- Selected excerpt
※

The creation of special provisions to deal with mergers to monopoly or near-monopoly did not garner much support. Participants argued that the existing law, properly applied, would make it very difficult for such a merger to proceed. They added that in cases in which monopolies are likely - such as natural monopolies - government intervention is inevitable. Some participants did worry, however, about local monopolies.
Participants also pointed out that consumers are not concerned about whether a monopoly is allowed to form, but rather how high prices will rise. Finally, concern was expressed that mergers to monopoly would be blocked even when consumers would actually benefit from the merger.
Reaction to the factor approach was mixed. Supporters of this option noted that the factor approach does the best job of balancing the various objectives of the Competition Act and would prevent situations in which efficiency could override other objectives. It was also noted that this approach would allow the Bureau to consider efficiency gains at the onset of merger review, which might allow competition concerns to be resolved faster, without litigation. Supporters of this approach emphasized that nearly every country other than Canada uses a factor approach.
Opponents of the factor approach noted that efficiency is important to the economy and is often the motivation behind mergers, and feared that the factor approach might relegate efficiency to a lesser role. It was also noted that this approach would allow the Bureau too much discretion, posing a great risk that certain efficiency gains would be excluded from consideration. Opponents also suggested that the factor approach creates significant problems in terms of case preparation. Merging parties would not analyze efficiency gains in the same way they would for a defence.
Participants made a number of suggestions for a hybrid approach that would combine a defence and a factor approach. Participants noted that the advantage of this type of approach was that it would preserve the redeeming features of a factor approach, while allowing a defence when most needed. However, participants expressed some concern about the difficulty of weighing efficiency against a substantial lessening of competition. It was suggested that the defence be maintained for the few times it would be needed, while finding a simple way to weigh efficiency as a factor in merger review.

※

- Entries shown
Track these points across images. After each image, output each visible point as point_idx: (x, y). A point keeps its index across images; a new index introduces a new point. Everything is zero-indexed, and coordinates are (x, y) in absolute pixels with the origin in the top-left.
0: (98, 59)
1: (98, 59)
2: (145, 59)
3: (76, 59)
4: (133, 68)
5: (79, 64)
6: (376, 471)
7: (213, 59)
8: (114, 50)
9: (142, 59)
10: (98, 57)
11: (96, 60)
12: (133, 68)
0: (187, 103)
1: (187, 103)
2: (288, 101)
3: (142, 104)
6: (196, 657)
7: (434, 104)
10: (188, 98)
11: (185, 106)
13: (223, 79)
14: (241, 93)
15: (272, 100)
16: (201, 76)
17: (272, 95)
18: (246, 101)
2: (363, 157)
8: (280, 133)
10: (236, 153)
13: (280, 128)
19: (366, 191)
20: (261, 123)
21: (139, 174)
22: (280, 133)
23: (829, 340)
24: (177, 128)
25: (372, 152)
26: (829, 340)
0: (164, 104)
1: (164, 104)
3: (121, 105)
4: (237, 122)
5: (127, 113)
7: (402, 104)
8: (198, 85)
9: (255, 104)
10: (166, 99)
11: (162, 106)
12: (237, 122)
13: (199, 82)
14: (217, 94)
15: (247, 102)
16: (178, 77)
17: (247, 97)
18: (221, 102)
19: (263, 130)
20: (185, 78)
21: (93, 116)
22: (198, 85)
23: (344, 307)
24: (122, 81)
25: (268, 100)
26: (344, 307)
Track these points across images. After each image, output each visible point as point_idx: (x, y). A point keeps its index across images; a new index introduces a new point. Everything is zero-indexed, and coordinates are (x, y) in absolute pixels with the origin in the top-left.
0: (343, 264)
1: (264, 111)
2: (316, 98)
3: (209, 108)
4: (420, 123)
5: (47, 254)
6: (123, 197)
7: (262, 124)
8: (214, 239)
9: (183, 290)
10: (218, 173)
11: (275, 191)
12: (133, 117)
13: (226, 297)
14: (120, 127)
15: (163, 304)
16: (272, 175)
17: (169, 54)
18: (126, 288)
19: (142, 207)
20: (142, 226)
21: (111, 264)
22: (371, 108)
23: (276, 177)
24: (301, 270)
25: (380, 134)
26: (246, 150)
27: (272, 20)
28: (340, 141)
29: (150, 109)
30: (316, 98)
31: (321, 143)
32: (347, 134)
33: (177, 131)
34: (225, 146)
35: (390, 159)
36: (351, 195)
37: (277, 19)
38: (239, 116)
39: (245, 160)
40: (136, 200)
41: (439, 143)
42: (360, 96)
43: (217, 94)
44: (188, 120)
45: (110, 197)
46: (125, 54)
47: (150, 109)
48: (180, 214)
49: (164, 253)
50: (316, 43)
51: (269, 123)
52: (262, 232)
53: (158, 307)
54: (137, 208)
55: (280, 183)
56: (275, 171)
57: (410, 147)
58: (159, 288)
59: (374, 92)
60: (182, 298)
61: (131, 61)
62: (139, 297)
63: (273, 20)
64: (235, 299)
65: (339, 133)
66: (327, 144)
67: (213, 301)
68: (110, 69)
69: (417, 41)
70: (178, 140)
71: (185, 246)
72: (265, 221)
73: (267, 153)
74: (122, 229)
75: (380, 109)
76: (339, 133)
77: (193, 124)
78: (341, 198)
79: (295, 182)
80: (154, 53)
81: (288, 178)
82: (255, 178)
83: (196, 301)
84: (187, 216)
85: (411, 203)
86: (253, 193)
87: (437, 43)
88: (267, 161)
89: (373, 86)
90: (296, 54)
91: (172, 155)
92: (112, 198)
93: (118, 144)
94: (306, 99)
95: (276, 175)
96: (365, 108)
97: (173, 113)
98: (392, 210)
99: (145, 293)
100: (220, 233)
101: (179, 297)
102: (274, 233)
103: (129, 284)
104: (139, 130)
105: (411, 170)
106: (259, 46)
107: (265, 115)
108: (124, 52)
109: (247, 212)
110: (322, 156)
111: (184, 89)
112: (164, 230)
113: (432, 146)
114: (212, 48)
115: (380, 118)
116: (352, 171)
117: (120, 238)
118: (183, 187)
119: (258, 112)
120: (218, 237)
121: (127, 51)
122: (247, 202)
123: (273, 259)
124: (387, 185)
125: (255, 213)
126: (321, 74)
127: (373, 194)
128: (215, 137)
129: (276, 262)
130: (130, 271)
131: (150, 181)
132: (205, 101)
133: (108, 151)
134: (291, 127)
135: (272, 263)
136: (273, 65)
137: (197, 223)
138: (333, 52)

※

- Task 1
According to the merger review excerpt, what approach do supporters say nearly every country other than Canada uses?
- Task 2
Reproduce the part of the merger review excerpt between "Opponents of the" and "for a defence.", inclusive.

- Right answer 1
A factor approach.

- Right answer 2
Opponents of the factor approach noted that efficiency is important to the economy and is often the motivation behind mergers, and feared that the factor approach might relegate efficiency to a lesser role. It was also noted that this approach would allow the Bureau too much discretion, posing a great risk that certain efficiency gains would be excluded from consideration. Opponents also suggested that the factor approach creates significant problems in terms of case preparation. Merging parties would not analyze efficiency gains in the same way they would for a defence.